> **Passage shown**
****************************************
Competing territorial claims over the South China Sea and its resources are numerous, with claims for various areas by Brunei, Cambodia, China, Indonesia, Malaysia, the Philippines, Taiwan, Thailand, and Vietnam. The UN Convention on the Law of the Sea (UNCLOS) provides for claims to areas of the ocean to be made using a 200 mile Exclusive Economic Zone (EEZ) and/ or the continental shelf principle. 
 
.
Claims by Country
Country South China Sea Spratly Islands Paracel Islands Gulfof Thailand
Brunei UNCLOS no formal claim no n/a
Cambodia not applicable (n/a) n/a n/a UNCLOS
China all* all all n/a
Indonesia UNCLOS no no n/a
Malaysia UNCLOS 3 islands no UNCLOS
Philippines significant portions 8 islands no n/a
Taiwan all* all all n/a
Thailand n/a n/a n/a UNCLOS
Vietnam all* all all UNCLOS
*excluding buffer zone along littoral states (calculations for buffer unknown)

 

Brunei 

 
Bruneis claim to the South China Sea is limited to its EEZ, which extends to one of the southern reefs of the Spratly Islands. However, Brunei has not made any formal claims to the reef nor to any of the Spratlys. Brunei makes no claims towards any of the Paracel Islands. 
 

Cambodia 

 
Cambodia claims portions of the Gulf of Thailand based upon its EEZ and the continental shelf principle, as well as its history in the Gulf. In 1982, Cambodia signed The Agreement on Historic Waters with Vietnam, setting the stage for later cooperation between the two countries. In 2006, Cambodia and Vietnam announced their intention to share the oil resources of the Gulf of Thailand. Cambodia has no such agreements with either Thailand or Malaysia. 
 

China 

 
China claims almost all of the South China Sea. China claims all of the Spratly Islands (Nansha Islands in Chinese), and occupies several of the islands with its military. In 1974, China seized the Paracel Islands from Vietnam and continues to maintain sovereignty over the islands. Additionally, China claims the Pratas Islands. Chinas claims to the South China Sea are based on the EEZ and continental shelf principle as well as historical records of the Han (110 AD) and Ming (1403-1433 AD) Dynasties. 
 

Indonesia 

 
Indonesias claim to the South China Sea is limited to the boundaries of the EEZ and continental shelf. Indonesia claims neither the Spratly nor the Paracel Islands. 
 

Malaysia 

 
Malaysias claim to the South China Sea is limited to the boundaries of the EEZ and continental shelf. Malaysia claims three islands of the Spratlys, having built a hotel on one and bringing soil from the mainland to raise the level of another. Malaysia makes no claim to the Paracel Islands. Malaysia also claims portions of the Gulf of Thailand, based upon its EEZ and the continental shelf principle. Malaysia signed a cooperative agreement for exploration and development with Thailand in 1979. In 1992, Malaysia and Vietnam signed a Joint Development Areas agreement. Malaysia has no such agreement with Cambodia.
****************************************
> **Extracted information**
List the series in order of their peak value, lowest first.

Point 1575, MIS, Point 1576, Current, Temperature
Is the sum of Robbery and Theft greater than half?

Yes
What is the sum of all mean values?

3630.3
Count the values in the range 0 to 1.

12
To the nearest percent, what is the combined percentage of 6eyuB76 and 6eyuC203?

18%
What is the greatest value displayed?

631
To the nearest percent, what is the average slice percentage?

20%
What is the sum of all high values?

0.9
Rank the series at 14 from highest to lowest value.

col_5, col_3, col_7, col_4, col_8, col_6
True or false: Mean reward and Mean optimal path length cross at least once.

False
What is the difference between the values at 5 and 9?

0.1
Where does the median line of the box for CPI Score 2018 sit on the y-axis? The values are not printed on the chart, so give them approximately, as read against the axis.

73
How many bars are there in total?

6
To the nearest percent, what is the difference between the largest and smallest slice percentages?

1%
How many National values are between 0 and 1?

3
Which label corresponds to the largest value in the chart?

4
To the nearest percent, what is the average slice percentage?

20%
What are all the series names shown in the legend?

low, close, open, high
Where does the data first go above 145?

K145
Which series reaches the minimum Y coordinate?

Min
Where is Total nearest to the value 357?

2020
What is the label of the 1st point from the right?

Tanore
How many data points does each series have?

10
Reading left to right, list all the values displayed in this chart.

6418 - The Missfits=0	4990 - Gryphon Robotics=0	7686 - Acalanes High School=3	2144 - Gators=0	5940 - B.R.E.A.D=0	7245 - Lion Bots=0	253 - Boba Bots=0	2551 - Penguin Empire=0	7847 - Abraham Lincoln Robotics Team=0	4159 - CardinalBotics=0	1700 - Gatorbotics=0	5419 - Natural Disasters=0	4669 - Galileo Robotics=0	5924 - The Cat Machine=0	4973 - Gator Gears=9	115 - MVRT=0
****************************************
> **Required actions**
(1) According to the passage on South China Sea territorial claims, in what year did China seize the Paracel Islands from Vietnam?
(2) From the passage on South China Sea territorial claims, repeat word for word the stretch from "China claims almost" through "nor the Paracel Islands.".
(3) In the claims-by-country table of the South China Sea passage, which countries have "UNCLOS" entered in the Gulf of Thailand column? List all of them.

> **Responses by item number**
(1) 1974

(2)
China claims almost all of the South China Sea. China claims all of the Spratly Islands (Nansha Islands in Chinese), and occupies several of the islands with its military. In 1974, China seized the Paracel Islands from Vietnam and continues to maintain sovereignty over the islands. Additionally, China claims the Pratas Islands. Chinas claims to the South China Sea are based on the EEZ and continental shelf principle as well as historical records of the Han (110 AD) and Ming (1403-1433 AD) Dynasties. 
 

Indonesia 

 
Indonesias claim to the South China Sea is limited to the boundaries of the EEZ and continental shelf. Indonesia claims neither the Spratly nor the Paracel Islands.

(3) Cambodia, Malaysia, Thailand, Vietnam